Post by DumbJaques »

Yeah, I think Marshall is kind of making the incorrect argument in favor of the position (the correct argument seems to be Matt's, in my opinion) - the tossup he posted is actually a perfect example of why you might NOT want to prioritize the theoretical goal of "write a social history question" over the practical reality of a given question.
Tacitus reports that German tribes did not engage in this custom, which was prevalent in Rome in his time, but rather they practiced its opposite along with monogamy. Some scholars have argued that the depiction of Penelope’s impoverishment at having to accommodate her suitors in the Odyssey reflects that this custom was prevalent in Homer’s time but incorrectly projected to Bronze Age Greece, when this custom was not practiced. One recent paper estimates that the average value of the transfer associated with this custom has increased 15% annually in India since 1921 despite serial legislation aimed at eliminating this custom. That inflation may be explained by increasing heterogeneity in household income holding caste constant and a resulting bidding war among socially suitable brides. Another interpretation of this custom is as a pre-mortem parental bequest which increases a wife’s bargaining power. That explanation is consistent with evidence from Taiwan that increasing this quantity reduces the frequency of extra-marital affairs. In any case, inflation associated with this custom has been put forward to explain selective abortion and female infanticide. For 10 points, what is this custom that refers to a transfer of wealth that accompanies the passing of responsibility of a bride’s welfare from her family to her husband’s?

ANSWER: dowry
No offense intended, but the practical reality of this question is that it's not very good. Not because the clues are illegitimate or useless or anything, I don't know anything about that stuff but they seem solid as people have noted. Rather, here's the issue: I've heard of absolutely nothing in this tossup (the Tacitus thing, the Homer thing, the thing with Indian caste relationships which I know absolutely nothing about, Taiwan); to tell you the truth, dowries always confused me and I'm always like 10% unsure which way the money is actually supposed to be going. I shouldn't be beating anyone to this tossup, but I'd be buzzing here on the second clue (the thing about Penelope) because you've basically talked about a custom that involves a woman being courted for marriage and the money associated with that. If I was a less impulsive form of myself, maybe I'd sit on it - for half a line, until you say "this is a custom where you transfer value."

The issue with questions like these is that they're very hard to do well, and are prone to any number of issues - the one outlined above isn't even the only major problem in the tossup. For one thing, some of these clues are kind of non-specific and difficult to buzz from (particularly when hearing a tossup read at speed in a game, as opposed to breaking it down like we are now). Like 1/3 of the question is also drawn from this one recent paper, which either requires you to have access to that specific thing (to draw an analogy, I would not endorse having 1/3 of the clues in your science questions require players to have read X recent paper) or, as mentioned above, invites you to buzz without specific knowledge but just based on reasoning out what the question is probably talking about.

**Entries**.
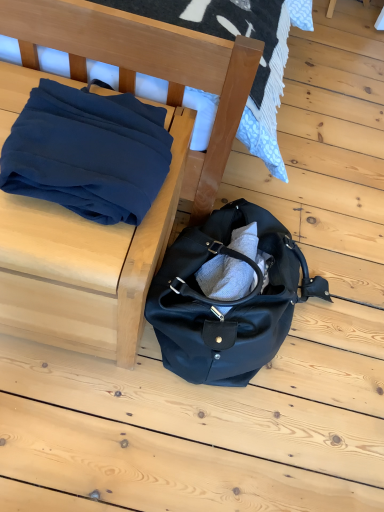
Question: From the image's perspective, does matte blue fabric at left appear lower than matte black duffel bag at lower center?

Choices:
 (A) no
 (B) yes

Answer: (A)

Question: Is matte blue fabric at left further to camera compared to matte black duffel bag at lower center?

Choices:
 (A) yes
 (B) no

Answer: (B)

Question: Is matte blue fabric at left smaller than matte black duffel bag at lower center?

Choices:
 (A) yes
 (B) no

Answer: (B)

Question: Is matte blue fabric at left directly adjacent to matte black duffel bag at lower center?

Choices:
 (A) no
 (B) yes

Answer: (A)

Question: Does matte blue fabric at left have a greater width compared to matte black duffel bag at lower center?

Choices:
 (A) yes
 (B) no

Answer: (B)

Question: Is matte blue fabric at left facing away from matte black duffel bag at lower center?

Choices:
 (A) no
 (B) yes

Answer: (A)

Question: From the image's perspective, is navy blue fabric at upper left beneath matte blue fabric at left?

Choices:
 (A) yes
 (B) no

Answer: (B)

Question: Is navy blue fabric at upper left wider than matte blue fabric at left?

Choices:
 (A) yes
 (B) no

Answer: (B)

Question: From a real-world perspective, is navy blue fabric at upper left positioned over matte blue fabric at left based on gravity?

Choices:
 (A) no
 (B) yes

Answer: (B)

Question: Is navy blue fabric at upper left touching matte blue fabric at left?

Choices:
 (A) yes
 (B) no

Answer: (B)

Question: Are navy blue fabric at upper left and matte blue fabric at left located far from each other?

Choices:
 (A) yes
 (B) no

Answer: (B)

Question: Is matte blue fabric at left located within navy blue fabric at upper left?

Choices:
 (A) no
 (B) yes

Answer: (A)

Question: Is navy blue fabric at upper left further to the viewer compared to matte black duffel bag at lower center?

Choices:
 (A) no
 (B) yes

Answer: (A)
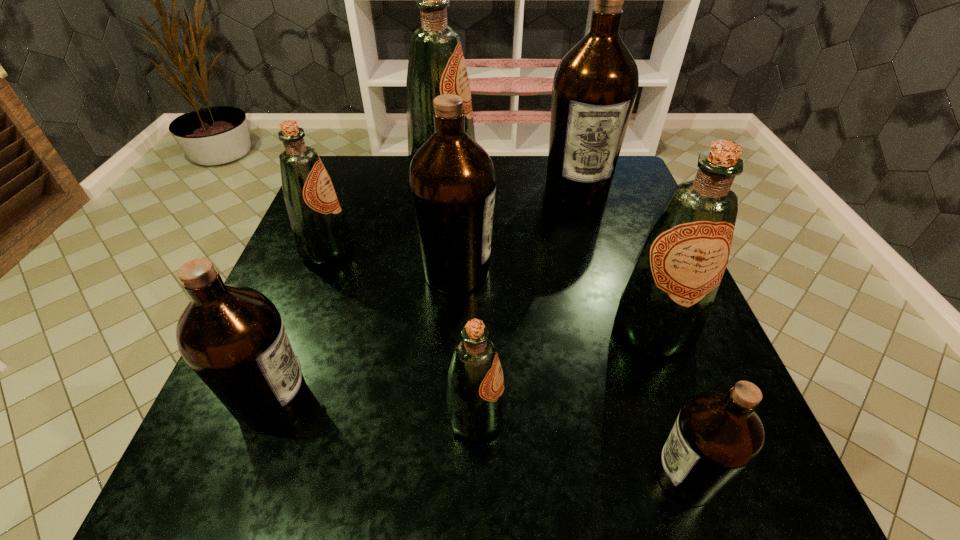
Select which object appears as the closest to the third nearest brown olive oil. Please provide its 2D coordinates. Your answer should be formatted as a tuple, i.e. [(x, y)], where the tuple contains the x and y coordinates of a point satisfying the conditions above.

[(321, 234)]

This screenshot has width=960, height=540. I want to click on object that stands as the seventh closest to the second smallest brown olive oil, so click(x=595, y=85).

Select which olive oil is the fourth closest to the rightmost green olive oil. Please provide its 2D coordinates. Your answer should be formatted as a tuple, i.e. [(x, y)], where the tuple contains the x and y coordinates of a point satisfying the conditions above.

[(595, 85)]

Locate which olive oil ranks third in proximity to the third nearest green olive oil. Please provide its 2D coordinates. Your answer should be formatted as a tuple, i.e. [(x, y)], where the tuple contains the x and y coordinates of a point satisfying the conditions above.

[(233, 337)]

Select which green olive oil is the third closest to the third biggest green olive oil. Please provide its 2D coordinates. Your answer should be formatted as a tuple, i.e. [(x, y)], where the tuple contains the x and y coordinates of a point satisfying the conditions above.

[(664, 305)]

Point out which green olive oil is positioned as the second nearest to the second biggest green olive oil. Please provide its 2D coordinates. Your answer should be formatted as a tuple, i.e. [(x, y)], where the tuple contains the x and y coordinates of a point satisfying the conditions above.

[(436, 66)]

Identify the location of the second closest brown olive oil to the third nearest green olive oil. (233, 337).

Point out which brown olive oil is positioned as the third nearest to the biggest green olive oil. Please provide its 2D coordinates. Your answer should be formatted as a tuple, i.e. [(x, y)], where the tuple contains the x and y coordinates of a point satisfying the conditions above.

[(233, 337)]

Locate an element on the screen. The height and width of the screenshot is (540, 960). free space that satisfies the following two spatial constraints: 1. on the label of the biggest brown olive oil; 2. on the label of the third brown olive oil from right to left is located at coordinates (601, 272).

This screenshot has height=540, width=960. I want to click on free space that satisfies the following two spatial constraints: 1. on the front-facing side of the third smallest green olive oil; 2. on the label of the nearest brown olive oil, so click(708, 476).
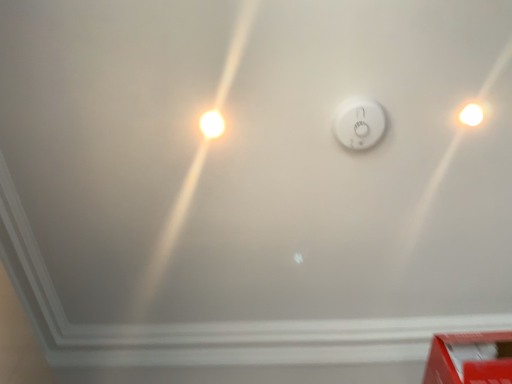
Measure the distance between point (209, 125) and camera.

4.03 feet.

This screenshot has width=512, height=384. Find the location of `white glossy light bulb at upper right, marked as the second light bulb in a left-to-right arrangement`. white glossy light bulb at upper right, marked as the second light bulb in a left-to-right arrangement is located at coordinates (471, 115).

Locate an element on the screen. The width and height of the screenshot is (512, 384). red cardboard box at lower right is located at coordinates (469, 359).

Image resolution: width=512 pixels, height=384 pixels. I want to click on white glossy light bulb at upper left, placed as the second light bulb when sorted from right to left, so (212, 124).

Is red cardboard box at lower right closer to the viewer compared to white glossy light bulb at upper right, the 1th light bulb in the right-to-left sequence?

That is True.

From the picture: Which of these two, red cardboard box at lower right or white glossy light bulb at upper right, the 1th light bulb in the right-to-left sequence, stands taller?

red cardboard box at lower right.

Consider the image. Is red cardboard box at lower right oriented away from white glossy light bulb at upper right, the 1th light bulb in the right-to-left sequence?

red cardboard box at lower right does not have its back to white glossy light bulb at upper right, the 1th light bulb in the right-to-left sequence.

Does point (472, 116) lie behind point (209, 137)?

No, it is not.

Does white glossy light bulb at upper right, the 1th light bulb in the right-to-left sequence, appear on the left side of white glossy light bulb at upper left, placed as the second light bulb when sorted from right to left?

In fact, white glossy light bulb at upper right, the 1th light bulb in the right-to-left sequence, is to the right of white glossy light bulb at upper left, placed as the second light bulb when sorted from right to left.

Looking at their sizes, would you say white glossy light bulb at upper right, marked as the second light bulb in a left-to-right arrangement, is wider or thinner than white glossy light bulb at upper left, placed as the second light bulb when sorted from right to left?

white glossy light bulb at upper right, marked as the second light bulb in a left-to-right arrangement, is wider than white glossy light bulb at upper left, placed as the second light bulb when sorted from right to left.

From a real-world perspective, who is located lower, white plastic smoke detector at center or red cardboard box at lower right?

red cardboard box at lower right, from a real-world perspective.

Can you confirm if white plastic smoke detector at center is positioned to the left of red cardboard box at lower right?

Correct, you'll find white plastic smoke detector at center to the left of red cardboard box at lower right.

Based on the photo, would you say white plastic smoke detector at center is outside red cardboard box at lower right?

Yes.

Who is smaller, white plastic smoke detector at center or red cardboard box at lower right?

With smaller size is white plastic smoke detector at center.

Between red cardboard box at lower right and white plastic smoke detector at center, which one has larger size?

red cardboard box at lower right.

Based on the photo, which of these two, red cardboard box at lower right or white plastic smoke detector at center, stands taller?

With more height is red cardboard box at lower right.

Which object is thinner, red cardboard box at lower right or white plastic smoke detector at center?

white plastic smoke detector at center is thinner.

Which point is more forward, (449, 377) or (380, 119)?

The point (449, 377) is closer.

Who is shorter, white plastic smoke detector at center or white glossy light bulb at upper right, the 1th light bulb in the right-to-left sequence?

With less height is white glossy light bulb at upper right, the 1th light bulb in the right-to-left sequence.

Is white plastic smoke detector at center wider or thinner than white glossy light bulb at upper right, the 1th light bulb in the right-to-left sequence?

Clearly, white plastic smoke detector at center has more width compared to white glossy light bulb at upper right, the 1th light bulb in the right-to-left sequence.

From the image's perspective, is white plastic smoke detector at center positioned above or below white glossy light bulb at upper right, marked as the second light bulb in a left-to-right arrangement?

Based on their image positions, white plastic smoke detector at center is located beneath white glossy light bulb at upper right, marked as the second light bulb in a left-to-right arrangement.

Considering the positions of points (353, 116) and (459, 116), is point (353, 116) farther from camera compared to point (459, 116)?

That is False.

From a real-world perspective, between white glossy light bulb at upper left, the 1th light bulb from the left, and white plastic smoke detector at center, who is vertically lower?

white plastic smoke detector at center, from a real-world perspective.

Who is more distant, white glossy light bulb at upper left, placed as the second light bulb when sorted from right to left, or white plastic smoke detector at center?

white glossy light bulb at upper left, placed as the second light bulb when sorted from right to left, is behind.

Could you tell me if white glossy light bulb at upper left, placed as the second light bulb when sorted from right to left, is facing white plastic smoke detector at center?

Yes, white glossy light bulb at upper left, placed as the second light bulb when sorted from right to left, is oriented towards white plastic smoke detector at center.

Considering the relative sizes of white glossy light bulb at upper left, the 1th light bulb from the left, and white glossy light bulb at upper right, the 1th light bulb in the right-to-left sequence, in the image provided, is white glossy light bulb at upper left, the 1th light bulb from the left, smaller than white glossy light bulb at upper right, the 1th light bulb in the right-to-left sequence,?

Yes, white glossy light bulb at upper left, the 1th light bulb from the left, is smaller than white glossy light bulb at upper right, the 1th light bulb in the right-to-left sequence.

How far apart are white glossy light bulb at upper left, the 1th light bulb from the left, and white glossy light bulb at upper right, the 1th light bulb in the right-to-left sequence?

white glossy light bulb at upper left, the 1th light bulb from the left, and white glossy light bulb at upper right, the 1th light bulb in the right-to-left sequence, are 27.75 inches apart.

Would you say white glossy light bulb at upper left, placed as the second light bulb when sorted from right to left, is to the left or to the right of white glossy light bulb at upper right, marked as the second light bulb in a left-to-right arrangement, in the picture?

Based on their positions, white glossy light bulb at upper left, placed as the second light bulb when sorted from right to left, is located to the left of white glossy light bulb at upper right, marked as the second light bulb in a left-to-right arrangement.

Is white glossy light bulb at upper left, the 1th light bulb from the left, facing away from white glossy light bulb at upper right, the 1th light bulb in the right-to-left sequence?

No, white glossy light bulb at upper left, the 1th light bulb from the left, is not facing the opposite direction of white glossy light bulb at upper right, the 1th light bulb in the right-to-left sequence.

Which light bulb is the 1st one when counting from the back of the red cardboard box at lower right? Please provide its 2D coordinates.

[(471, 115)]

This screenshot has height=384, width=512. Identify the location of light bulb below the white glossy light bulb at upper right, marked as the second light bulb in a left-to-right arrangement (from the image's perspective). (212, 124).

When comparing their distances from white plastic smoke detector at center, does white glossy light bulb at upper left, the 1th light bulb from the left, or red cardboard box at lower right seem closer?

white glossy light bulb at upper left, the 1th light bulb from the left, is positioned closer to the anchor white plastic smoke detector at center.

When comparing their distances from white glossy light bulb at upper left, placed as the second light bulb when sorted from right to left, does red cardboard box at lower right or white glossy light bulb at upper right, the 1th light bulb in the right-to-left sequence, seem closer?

**Objective**.
Can you pick up the forum post about the dowry tossup after its last sentence and continue it? The listing comes from a different source than the forum post.

**Answer to the task**.
I'm not at all saying questions on this kind of thing are illegitimate, but they are not something we should be making a community push toward having in tremendously greater quantities. We don't need to get into an ideological debate about history to reach that conclusion, either, because the number one reason is that there are just a very finite number of people who can make such questions good with any kind of consistency. That's not said disparagingly, but rather a reflection of just how hard that is to do; I consider myself a pretty good history writer but I don't think I would attempt to edit this into a playable tossup, because I lack the (considerable) knowledge of the subject necessary to do so.

Conversely though, I do agree that in a collegiate history bowl event being written by one of those very people, having a small amount of social history questions is absolutely fine. My argument is more against some big, general quizbowl movement that ends up distorting the canon a bit for a year or two until people realize what a bad idea it is (e.g. "X ethnic group in Y place" tossups, the Organic Revolution driven by the bloody 2007-2009 Watkins-Mukherjee War, the paucity of good, academic current events because people kept writing shitty, trashy current events,* etc.). If you really think the lack of such material in quizbowl history is such a problem (and I don't, for reasons outlined above), then you should almost certainly seek a remedy that involves using social history clues for a more traditional answer line.

*This one is actually still a problem, though delightfully addressed by events like VCU Open 2011. Seriously people, if you want to make one of these pushes, push here. I'm not even kidding when I say that the lack of academic current events in mACF has its origins in really terrible CE questions that NAQT used to write when most quizbowl was terrible, and that's a horrible reason to deny a pretty significant portion of academia.


EDIT: I also agree with Auroni that tossups on things like "dowry" might find a much happier home in that 1/1 general academic slot - indeed, even if the playability issues with the tossup were dealt with, it still feels only vaguely like a history question. Much more importantly, you can drastically improve the playability of questions like that if you're able to draw from various sources that might not be within a given category; without knowing much about the subject, I'd say the answer to improving the dowry question probably involves religion and social science clues (and really a number of those clues are kind of SS anyway).